What is expected -> Strip the pictures, then copy the remaining data exactly as it stands.

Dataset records
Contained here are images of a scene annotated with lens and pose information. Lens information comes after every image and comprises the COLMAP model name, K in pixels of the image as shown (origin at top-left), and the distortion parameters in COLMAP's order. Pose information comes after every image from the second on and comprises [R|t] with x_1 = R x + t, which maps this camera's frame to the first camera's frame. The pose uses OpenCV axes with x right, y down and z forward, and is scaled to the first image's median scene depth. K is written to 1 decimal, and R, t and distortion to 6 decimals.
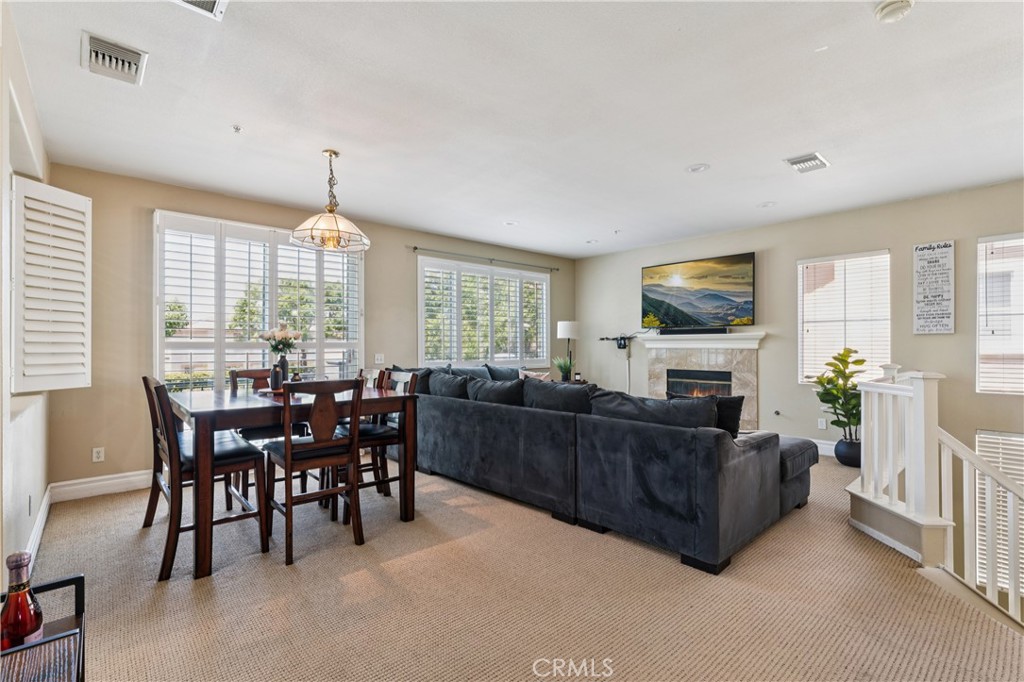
lens RADIAL K [[461.2, 0, 515.3], [0, 461.2, 343.1], [0, 0, 1]] dist [-0.002744, -0.000449]
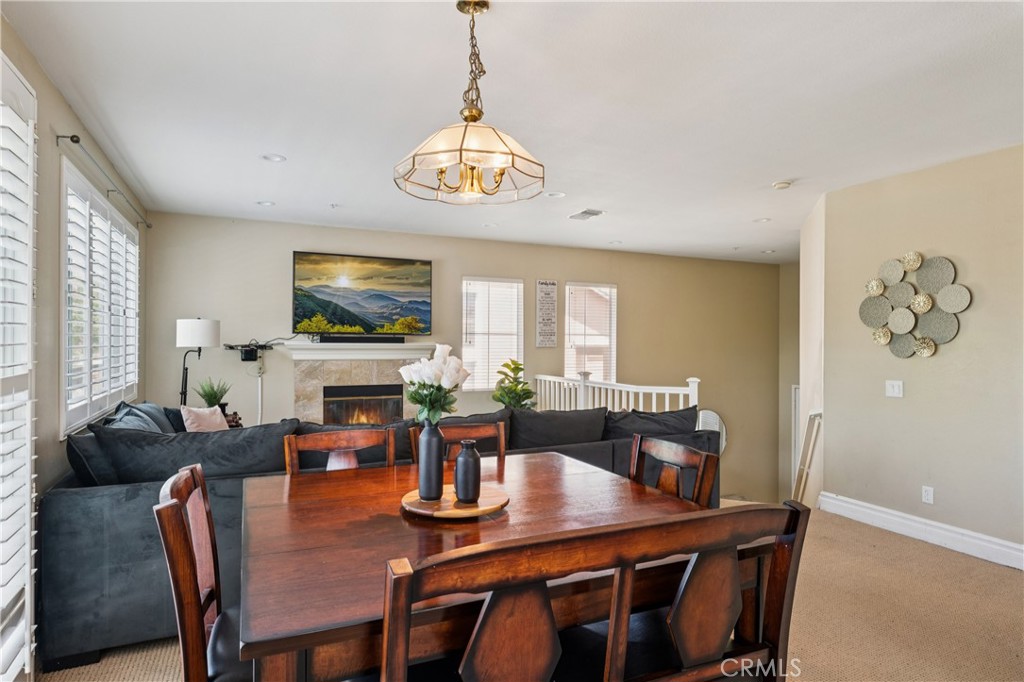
lens RADIAL K [[568.2, 0, 505.0], [0, 568.2, 339.5], [0, 0, 1]] dist [-0.003586, 0.000277]
pose [[0.299374, 0.004809, 0.954124, -0.579274], [-0.010597, 0.999942, -0.001715, -0.028902], [-0.954077, -0.009597, 0.299408, 0.474053]]
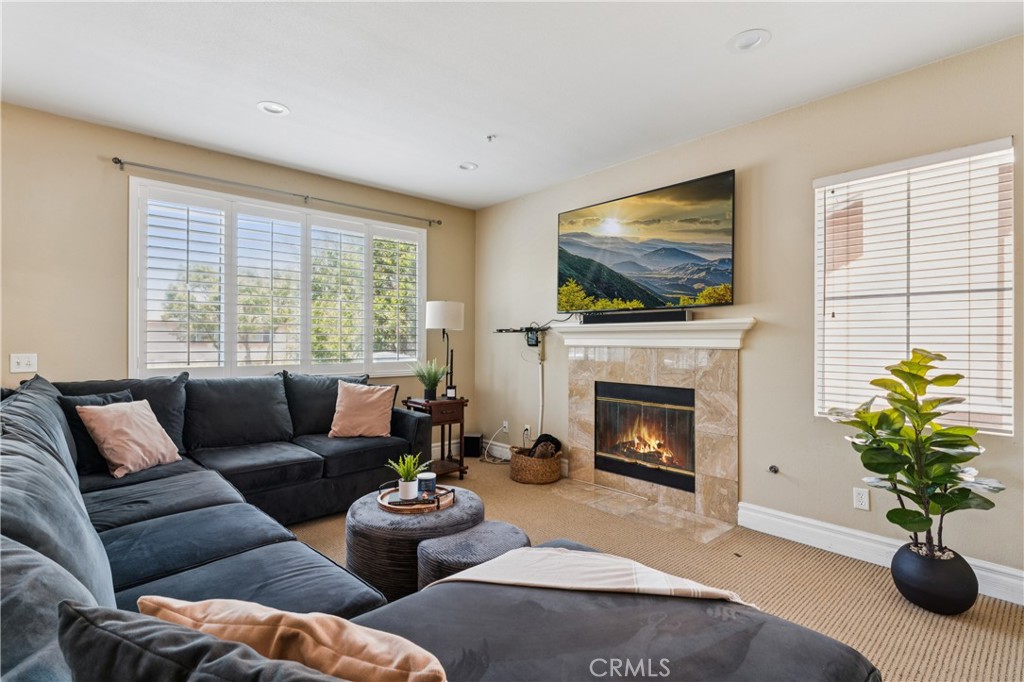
lens RADIAL K [[498.9, 0, 507.2], [0, 498.9, 340.7], [0, 0, 1]] dist [0.003869, -0.001964]
pose [[0.999973, 0.006653, -0.003242, 0.247942], [-0.006644, 0.999973, 0.003033, 0.003063], [0.003262, -0.003012, 0.999990, 0.401189]]
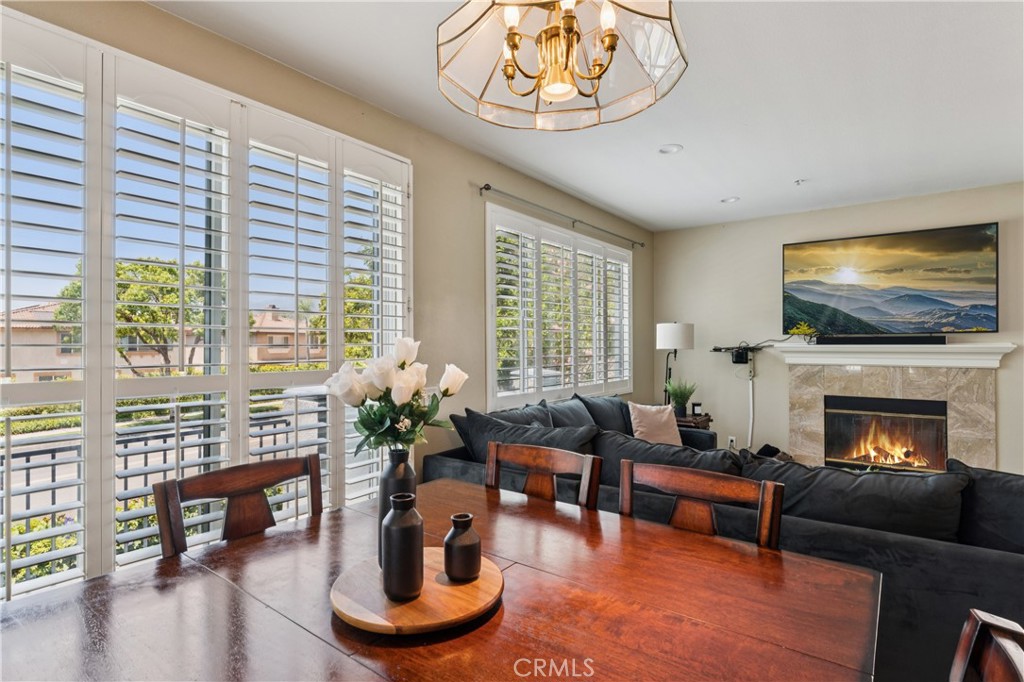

Result of this exercise ->
Contained here are images of a scene annotated with lens and pose information. Lens information comes after every image and comprises the COLMAP model name, K in pixels of the image as shown (origin at top-left), and the distortion parameters in COLMAP's order. Pose information comes after every image from the second on and comprises [R|t] with x_1 = R x + t, which maps this camera's frame to the first camera's frame. The pose uses OpenCV axes with x right, y down and z forward, and is scaled to the first image's median scene depth. K is written to 1 decimal, and R, t and distortion to 6 decimals.
lens RADIAL K [[461.2, 0, 515.3], [0, 461.2, 343.1], [0, 0, 1]] dist [-0.002744, -0.000449]
lens RADIAL K [[568.2, 0, 505.0], [0, 568.2, 339.5], [0, 0, 1]] dist [-0.003586, 0.000277]
pose [[0.299374, 0.004809, 0.954124, -0.579274], [-0.010597, 0.999942, -0.001715, -0.028902], [-0.954077, -0.009597, 0.299408, 0.474053]]
lens RADIAL K [[498.9, 0, 507.2], [0, 498.9, 340.7], [0, 0, 1]] dist [0.003869, -0.001964]
pose [[0.999973, 0.006653, -0.003242, 0.247942], [-0.006644, 0.999973, 0.003033, 0.003063], [0.003262, -0.003012, 0.999990, 0.401189]]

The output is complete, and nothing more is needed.